Discussion in 'Straight Keys - CW Enthusiasts' started by VA3AEX, Aug 24, 2017.
I'm surprised nobody has mentioned American Morse Equipment, http://americanmorse.com
I've owned one of their Porta-paddle units for several years, and it is a very nice, sturdy, lightweight unit, with a good feel. I don't have experience with the other units they market, but based on my experience with the Porta-paddle, if I were in the market for a straight key for portable and backpacking QRP operation, American Morse would be near the top of my list.
I'm mostly a paddle user, but I do own a Nye Viking Speed-X model 320 straight key. It's a good solid key for general purpose use, and I'd recommend it for many beginners, but it's not particularly well-suited to backpacking portable QRP use, which is what the OP was requesting. It could work for portable use; it's just not optimized for it. In this respect, it's no different from most other straight keys, such as the common J-38.
There are lots of "normal sized, normal priced" straight keys out there, and while hams may argue the merits of one versus the other, most of them work pretty well and are pretty solidly made. If you can find one on the used market that is reasonably priced and in good working order, that might be the best one for you. About the only straight keys I'd recommend avoiding are the ones with a plastic base and stamped metal parts, sold over the years by Ameco, Radio Shack, MFJ, and probably others. They are inexpensive, but not a bargain.
^ ^ ^ THIS ^ ^ ^
Moreover, better keys have adjustable contact spacing & return spring force, coin silver contacts, mounted on a solid cast metal base. That describes MANY of the brands and models already mentioned, and some that haven't been mentioned.
Thanks for all the replies! I ended up with a J-38 that I got in a trade. Now time to bear down on learning code! 73 Alex VA3AEX
Good Move OM! Signal Corps J-38 is THE American Standard for straight keys.
The YouTube tutorial from the Defense Dept. will assist you in adjusting it correctly.
Also will show you how to send with the proper spacing and rythym.
Looking FWD to a CW QSO with you sometime soon then.
VY 73 from Lane de n8aft
MINI Keys Not a Good Idea
I had trouble using the mini KK-1 key,
it was a nice project, getting it built, but it was just too small to handle well, I had to slow way down compared to using my J38 !
I started with a J38 back in 1960 when you could find them in surplus stores for fifty cents. Still use it for QRS QSOs.
I can't advise to get one now since they have become VERY PRICEY collectors' items, often going for hundreds of dollars. I got my speed up and got a BUG for fast sending and then the Electronic Keyers and paddles but still love using the BUGs.
Don't ask me about Microfones, I built one from junk parts and wired up a cord to make sure my newest rig worked on Fone modes
I dunno about high priced J-38's.
I find them for 30-50 bucks pretty regularly so it's still a very competitive price vs. a new straight key from today's manufacturers.

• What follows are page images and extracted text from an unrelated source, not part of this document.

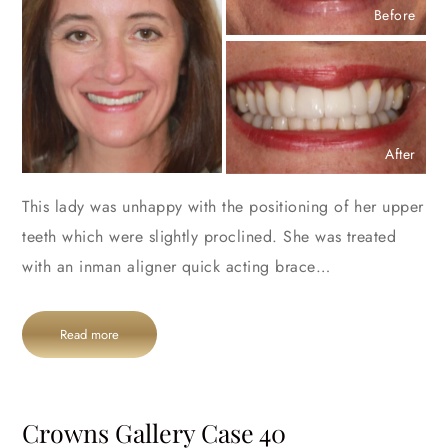
Before
After
This lady was unhappy with the positioning of her upper
teeth which were slightly proclined. She was treated
with an inman aligner quick acting brace…
Read more
Crowns Gallery Case 40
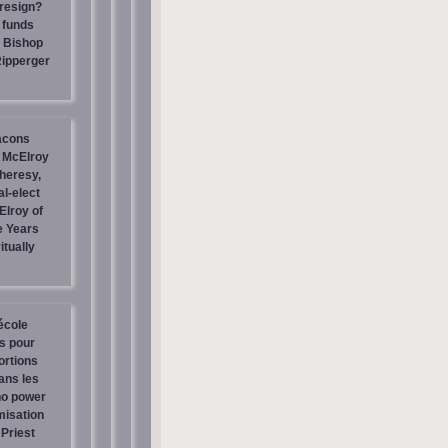
resign?
 funds
| Bishop
Ripperger
acons
 McElroy
heresy,
al-elect
Elroy of
e Years
itually
école
os pour
ortions
ans les
no power
misation
Priest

Vibro and Bencher's go for almost 200 these days.
Another great US made straights are the Johnson and the Nye-Viking Speedx keys. Those are usually found for about 30-50 bucks too.
What ever you use just use it often is my advice.... VY 73 lane
As a Novice ca 1970, I used an Ameco K4. It was good enough to run up to about 20 wpm of GOOD Morse. At some point, it became missing. I've replaced it with a Nye 320-001:
I mounted it to a slab of 1/8" aluminum w/ felt glued to the bottom.
I traded a vintage 6.3V/2A filament transformer for the J-38. I was going to give it to a fellow ham, and he asked if there was anything I was looking for... and a J-38 came home with me.
Thanks all for the replies! 73
I have a nice Bencher, but it was given to me. Didn't realize it for the gift that it was at the time, but whenever I use it, I can tell the quality. And heft. Just like the BY1 paddle, the mass is nice.
I do have some of those cheapie lightweight keys. None feel as good as the Bencher. But my wife screwed one down to a wood panel, 6" x 12", give or take, for when she was practicing code. By resting one's wrist on the board, it anchors everything down, and helps fix "chasing" the key. Not sure if that is the "right" fix (a lighter hand is probably best) but one gets tired of chasing a key around, it may be a solution.